Let’s say RunDataflow2, which is a part of RunWorkflow1, failed due to an error. This error will trickle up to RunWorkflow1 task because RunDataflow2 is a part of that workflow, and then it will trickle all the way up to the master workflow, which will then show ‘Error’ status.
You can see that in the trace output below. Also notice that RunWorkflow2 never started because RunWorkflow1 had an error.
Let’s assume we corrected the original issue that caused the error in RunDataflow2, and now we Resume the master workflow:
In the screenshot of the Job Progress window below, you can see that the two tasks, ‘FileSystemAction1’ and ‘Decision1’, were skipped from the master workflow because those tasks already ran successfully in the previous run. Then, the child flow RunWorkflow1 will start from the beginning and will run both RunDataflow1 (which completed successfully during the previous run) and RunDataflow2, which previously failed. Notice that the workflow will not skip RunDataflow1 task during Resume operation in this scenario.
In this scenario, RunDataflow1 task has thrown an error in RunWorkflow1 task. If you resume the master workflow, it will skip FileSystemAction1 and Decision1 tasks and then start RunWorkflow1 from beginning to end, followed by RunWorkflow2.
In this example, the child workflow RunWorkflow1 had no errors in it. However, the ‘Run SQL Script’ task in RunWorkflow2 terminated due to a verification error. For example, the query should have been ‘Select * from Orders’, but it was written as follows:
When you run the master workflow, it will fail at RunWorkflow2 step due to the issue with the query above. You can see the error in ‘RunWorkflow2’ in the Job Progress window below. All the tasks preceding this one ran successfully.
If you Resume the master workflow, it will skip FileSystemAction1, Decision1 and RunWorkflow1 tasks because they all completed successfully in the previous run. It will then start RunWorkflow2 task. This task should complete successfully now, assuming that we have corrected the above syntax error with the query.
Rerunning a Workflow
Centerprise allows you to rerun any flow after the flow finished running. Whether it is a failed flow or one that ended successfully, you can rerun it by right-clicking it in the Monitor grid and selecting ‘Rerun’ command. The Rerun command will run the entire workflow from the beginning if you rerun the master workflow. If you rerun an inner level workflow, it will rerun that level only, and will not proceed to rerunning the remaining steps in its parent flow, if any.

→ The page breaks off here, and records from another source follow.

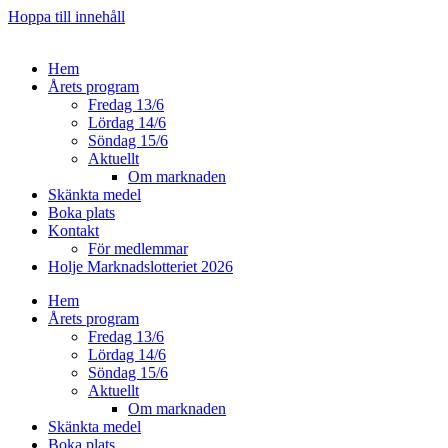
Hoppa till innehåll
Hem
Årets program
Fredag 13/6
Lördag 14/6
Söndag 15/6
Aktuellt
Om marknaden
Skänkta medel
Boka plats
Kontakt
För medlemmar
Holje Marknadslotteriet 2026
Hem
Årets program
Fredag 13/6
Lördag 14/6
Söndag 15/6
Aktuellt
Om marknaden
Skänkta medel
Boka plats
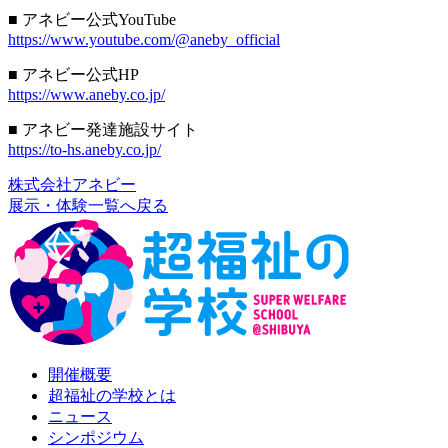
■ アネビー公式YouTube
https://www.youtube.com/@aneby_official
■ アネビー公式HP
https://www.aneby.co.jp/
■ アネビー発達施設サイト
https://to-hs.aneby.co.jp/
株式会社アネビー
展示・体験一覧へ戻る
開催概要
超福祉の学校とは
ニュース
シンポジウム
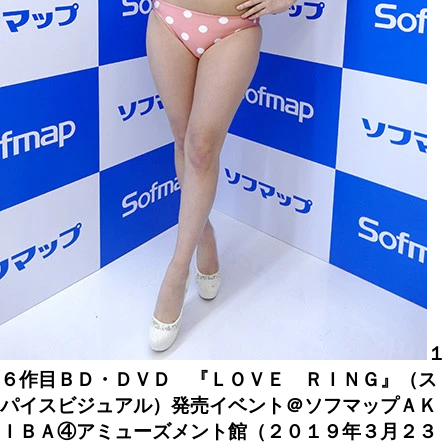
１
６作目ＢＤ・ＤＶＤ 『ＬＯＶＥ ＲＩＮＧ』（ス
パイスビジュアル）発売イベント＠ソフマップＡＫ
ＩＢＡ④アミューズメント館（２０１９年３月２３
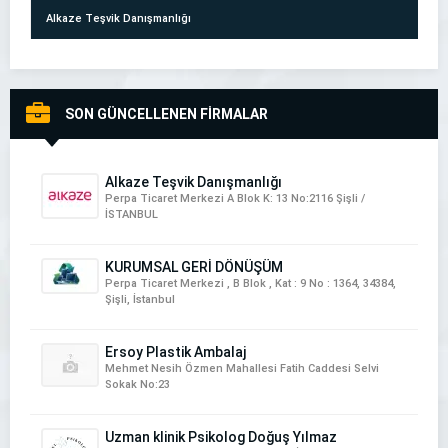
Alkaze Teşvik Danışmanlığı
SON GÜNCELLENEN FİRMALAR
NartDeco İtalyan Boya & İtalyan Sıva Uygulamaları
Alkaze Teşvik Danışmanlığı
Perpa Ticaret Merkezi A Blok K: 13 No:2116 Şişli /
İSTANBUL
KURUMSAL GERİ DÖNÜŞÜM
Perpa Ticaret Merkezi , B Blok , Kat : 9 No : 1364, 34384,
Şişli, İstanbul
ETKİ DEMİR DOĞRAMA
Ersoy Plastik Ambalaj
Mehmet Nesih Özmen Mahallesi Fatih Caddesi Selvi
Sokak No:23
Uzman klinik Psikolog Doğuş Yılmaz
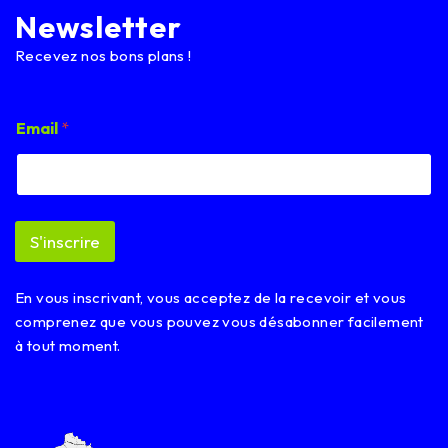
Newsletter
Recevez nos bons plans !
E
Email
*
m
a
i
l
E
m
S'inscrire
a
i
l
En vous inscrivant, vous acceptez de la recevoir et vous
E
m
comprenez que vous pouvez vous désabonner facilement
a
à tout moment.
i
l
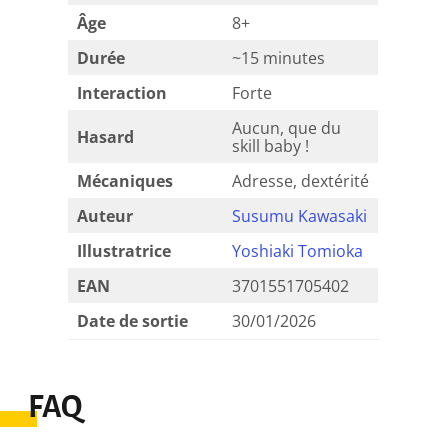
Âge
8+
Durée
~15 minutes
Interaction
Forte
Aucun, que du
Hasard
skill baby !
Mécaniques
Adresse, dextérité
Auteur
Susumu Kawasaki
Illustratrice
Yoshiaki Tomioka
EAN
3701551705402
Date de sortie
30/01/2026
FAQ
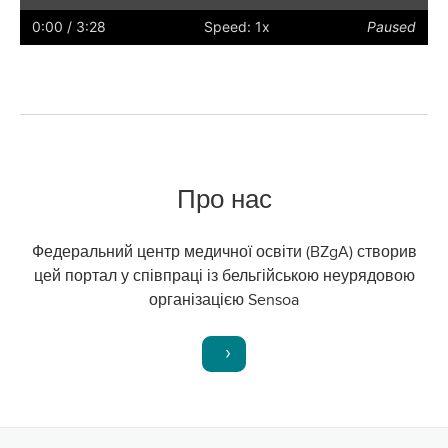
Play
Restart
Rewind
Forward
Hide
Faster
Slower
Preferences
Enter
Volu
captions
full
0:00
/ 3:28
Speed: 1x
Paused
screen
Про нас
Федеральний центр медичної освіти (BZgA) створив
цей портал у співпраці із бельгійською неурядовою
організацією Sensoa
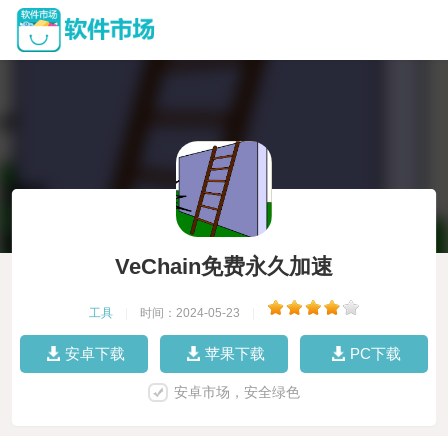
VeChain免费永久加速
工具
|
时间：2024-05-23
|
安卓下载
苹果下载
PC下载
安卓市场，安全绿色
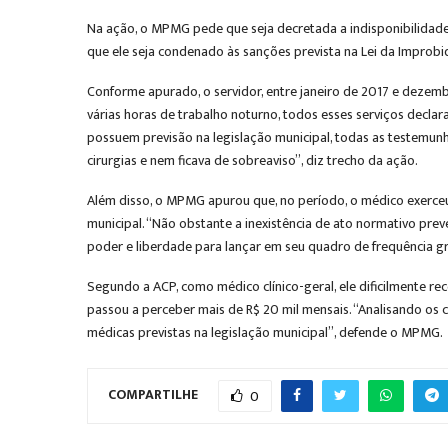
Na ação, o MPMG pede que seja decretada a indisponibilidade d
que ele seja condenado às sanções prevista na Lei da Improbid
Conforme apurado, o servidor, entre janeiro de 2017 e dezembro
várias horas de trabalho noturno, todos esses serviços declar
possuem previsão na legislação municipal, todas as testemunh
cirurgias e nem ficava de sobreaviso”, diz trecho da ação.
Além disso, o MPMG apurou que, no período, o médico exerceu,
municipal. “Não obstante a inexistência de ato normativo prev
poder e liberdade para lançar em seu quadro de frequência g
Segundo a ACP, como médico clínico-geral, ele dificilmente re
passou a perceber mais de R$ 20 mil mensais. “Analisando os c
médicas previstas na legislação municipal”, defende o MPMG.
COMPARTILHE
0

To rerun any flow, open ‘Monitor’ from ‘Server’ menu, right-click on the flow that you want to rerun and select ‘Rerun selected job.’
You will get a pop-up message for confirmation. Click ‘Yes.’

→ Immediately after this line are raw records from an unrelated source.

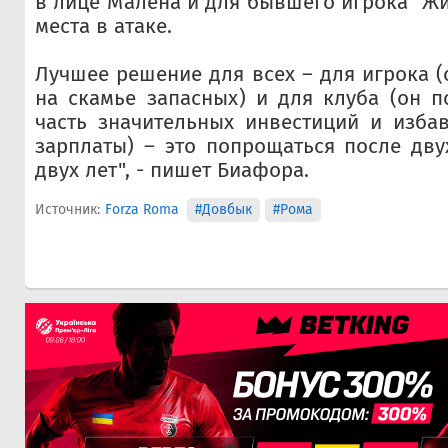
в лице Малена и для бывшего игрока "Ж
места в атаке.
Лучшее решение для всех – для игрока (
на скамье запасных) и для клуба (он п
часть значительных инвестиций и изба
зарплаты) – это попрощаться после дв
двух лет", - пишет Биафора.
Источник:
Forza Roma
#Довбык
#Рома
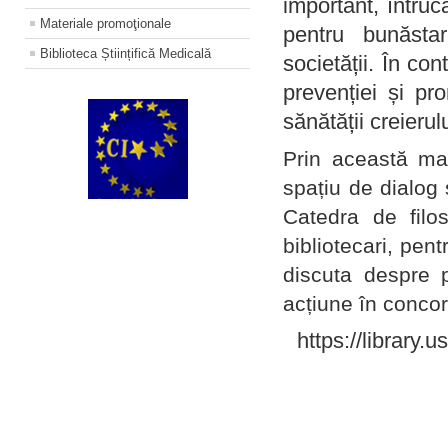
important, întruc
Materiale promoţionale
pentru bunăstar
Biblioteca Științifică Medicală
societății. În con
prevenției și pr
sănătății creierul
Prin această ma
spațiu de dialog 
Catedra de filo
bibliotecari, pent
discuta despre p
acțiune în concord
https://library.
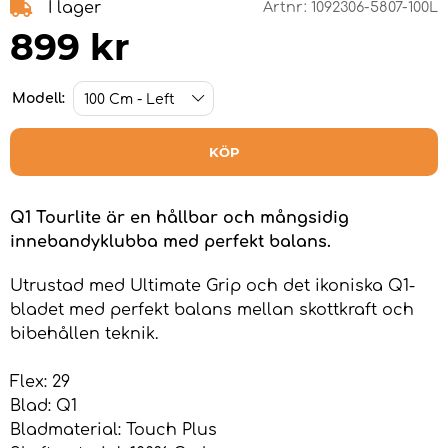
I lager
Artnr:
1092306-5807-100L
899
kr
Modell:
KÖP
Q1 Tourlite är en hållbar och mångsidig
innebandyklubba med perfekt balans.
Utrustad med Ultimate Grip och det ikoniska Q1-
bladet med perfekt balans mellan skottkraft och
bibehållen teknik.
Flex: 29
Blad: Q1
Bladmaterial: Touch Plus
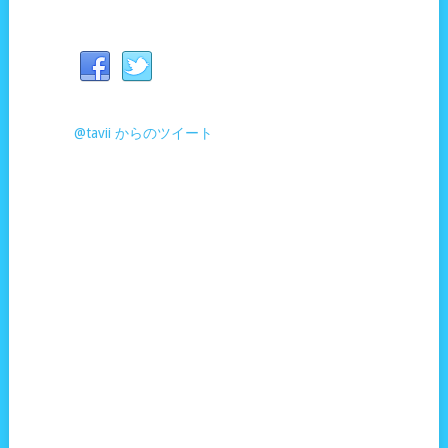
@tavii からのツイート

You can see in the Job Progress window that it has run the entire master workflow in this scenario. All the tasks that reran are highlighted in the trace below.
Rerun After Abnormal Termination
In addition to the workflow rerun features discussed above, you can also schedule a job to automatically rerun after error in Centerprise, eliminating the need to rerun it manually in case of an error. You can do so by setting the Schedule frequency as ‘Continuous’ and enabling the ‘Rerun After Abnormal Termination’ feature.
To schedule a job, open the ‘Job Schedules’ from Server menu.
Specify the ‘Name,’ provide the ‘File Path,’ point to the ‘Server,’ set the ‘Frequency,’ ‘Scope,’ and ‘Continuous Settings.’ You can see in the screenshot below that we have set the frequency to ‘Continuous’ and checked ‘Rerun After Abnormal Job Termination.’ When this option is checked, the flow will keep on running repeatedly even if the previous run ends in error. You can also specify the hours between which you want the flow to run, and you can add maximum and minimum seconds to wait before a job is scheduled to rerun.
Note: For temporal schedules, such as Hourly, Daily, Monthly etc, the next instance of the scheduled job will always start on schedule, regardless of whether the previous run completed successfully or failed.
Once you save this schedule, the job starts running. You can see in the Monitor that it is rerunning continuously despite errors.